Job shadowing

Aussi appelé:observation en poste, shadowing

Le job shadowing est l'un des outils d'apprentissage les moins chers et les plus sous-utilisés d'une entreprise. Il n'échoue que lorsqu'il est une journée passive d'observation sans structure.

Ce que c’est

Le job shadowing est de l’observation structurée : quelqu’un suit une personne expérimentée tout au long de son travail réel pour apprendre comment le poste fonctionne vraiment. La valeur est dans les parties qu’aucune documentation ne capte — les arbitrages, les raccourcis, la manière dont les décisions se prennent réellement.

C’est peu coûteux, rapide à mettre en place et sans budget. Cette combinaison est précisément ce qui le rend à la fois sous-utilisé et facile à mal faire.

Deux missions qu’il remplit bien

Le job shadowing gagne sa place dans deux situations distinctes :

  • Intégration. Une nouvelle recrue apprend la forme réelle d’un poste en l’observant, ce qui accélère la partie lente de l’onboarding — le savoir tacite. Fait avant le premier jour comme avant-goût, il rejoint le preboarding.
  • Exploration de carrière. Qui est curieux d’une autre fonction — un profil design lorgnant le PM, un profil support lorgnant la vente — passe une journée dans ce siège avant de s’engager. Cela réduit le risque de la mobilité interne pour les deux côtés et fait remonter les mobilités mal ajustées avant qu’elles ne coûtent une mutation.

Pourquoi la plupart des shadowings sont gâchés

Le mode d’échec est passif : poser une nouvelle recrue à côté d’un·e expert·e une journée, espérer que ça prenne, ne rien apprendre de mesurable. Observer sans cadre, c’est seulement regarder.

Le remède, c’est la structure. Fixez un objectif avant de commencer (« comprendre comment il ou elle trie les demandes entrantes »), gardez des séances courtes et rattachées à des tâches plutôt qu’un long flou, et terminez par un débrief où l’observateur·rice note ce qu’il ou elle a appris et ce qui reste flou. Un shadowing avec une question à résoudre apprend ; un shadowing avec une simple chaise, non.

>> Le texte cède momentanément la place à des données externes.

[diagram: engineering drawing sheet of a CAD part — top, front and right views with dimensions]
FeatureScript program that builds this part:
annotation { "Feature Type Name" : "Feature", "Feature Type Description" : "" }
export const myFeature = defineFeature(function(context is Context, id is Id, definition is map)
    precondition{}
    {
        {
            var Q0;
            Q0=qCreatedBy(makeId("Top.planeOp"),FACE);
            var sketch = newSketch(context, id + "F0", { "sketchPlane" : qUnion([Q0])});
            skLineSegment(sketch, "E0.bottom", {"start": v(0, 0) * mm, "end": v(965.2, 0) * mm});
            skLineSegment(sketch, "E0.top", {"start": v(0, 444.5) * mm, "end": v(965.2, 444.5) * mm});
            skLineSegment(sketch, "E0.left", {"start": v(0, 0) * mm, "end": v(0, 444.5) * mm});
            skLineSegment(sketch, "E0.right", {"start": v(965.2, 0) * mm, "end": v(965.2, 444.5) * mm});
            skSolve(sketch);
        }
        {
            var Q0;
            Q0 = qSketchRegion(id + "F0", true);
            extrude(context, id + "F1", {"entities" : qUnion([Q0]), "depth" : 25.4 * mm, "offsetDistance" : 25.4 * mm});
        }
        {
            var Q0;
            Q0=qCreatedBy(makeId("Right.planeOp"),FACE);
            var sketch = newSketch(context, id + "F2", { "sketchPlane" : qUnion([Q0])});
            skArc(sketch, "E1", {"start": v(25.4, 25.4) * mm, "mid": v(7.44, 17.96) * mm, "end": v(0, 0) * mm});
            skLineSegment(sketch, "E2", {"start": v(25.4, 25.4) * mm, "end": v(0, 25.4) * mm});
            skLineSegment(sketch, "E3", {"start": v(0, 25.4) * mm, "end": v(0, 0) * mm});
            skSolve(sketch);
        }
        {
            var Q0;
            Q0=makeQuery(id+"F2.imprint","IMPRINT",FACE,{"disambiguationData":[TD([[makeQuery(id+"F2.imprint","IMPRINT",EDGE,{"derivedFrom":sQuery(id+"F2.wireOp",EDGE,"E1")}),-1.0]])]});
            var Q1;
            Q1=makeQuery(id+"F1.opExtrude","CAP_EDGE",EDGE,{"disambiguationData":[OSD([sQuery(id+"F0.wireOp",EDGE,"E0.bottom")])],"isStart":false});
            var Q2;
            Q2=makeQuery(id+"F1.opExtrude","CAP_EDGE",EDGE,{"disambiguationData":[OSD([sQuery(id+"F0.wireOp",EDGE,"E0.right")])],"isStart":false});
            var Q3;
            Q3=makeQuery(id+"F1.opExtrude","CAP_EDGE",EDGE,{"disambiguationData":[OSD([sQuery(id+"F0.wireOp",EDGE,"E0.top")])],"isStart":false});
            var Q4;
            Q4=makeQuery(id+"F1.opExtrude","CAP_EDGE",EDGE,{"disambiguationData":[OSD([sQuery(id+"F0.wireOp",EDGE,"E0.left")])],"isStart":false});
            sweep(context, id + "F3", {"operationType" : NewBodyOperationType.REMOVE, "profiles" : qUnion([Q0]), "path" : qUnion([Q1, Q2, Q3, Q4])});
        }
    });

Shadowing vs vrai upskilling

Le shadowing est un point de départ, pas une ligne d’arrivée. Il construit la conscience de comment un poste fonctionne ; il ne construit pas la compétence pour l’exercer. Couplez-le à de la pratique réelle — tâches encadrées, un projet ambitieux — pour transformer l’observation en capacité. Seul, c’est une initiation, et une bonne ; pris pour un upskilling complet, il déçoit.

Où Join s’intègre

Join vous aide à repérer les candidat·es internes qui méritent d’être développé·es — un·e bon·ne candidat·e qui collait à une autre équipe, ou un·e salarié·e qui explore une mobilité — et garde leur dossier au même endroit, si bien qu’une journée de shadowing peut déboucher sur un vrai recrutement interne. Plus sur la page fonctionnalités.

Questions fréquentes

Quel est l'objectif du job shadowing ?
En général deux. À l'intégration, il apprend à une nouvelle recrue comment un poste fonctionne en pratique — les parties non écrites qu'aucun document ne capte. En développement de carrière, il permet à quelqu'un d'essayer un autre poste avant de s'engager dans une mobilité, interne ou externe.
Combien de temps doit durer le job shadowing ?
Cela dépend de l'objectif. Une séance d'exploration de carrière peut durer d'une demi-journée à une journée. Un shadowing d'intégration vaut mieux étalé sur une semaine, en séances courtes et structurées rattachées à des tâches précises, plutôt qu'une seule longue journée passive.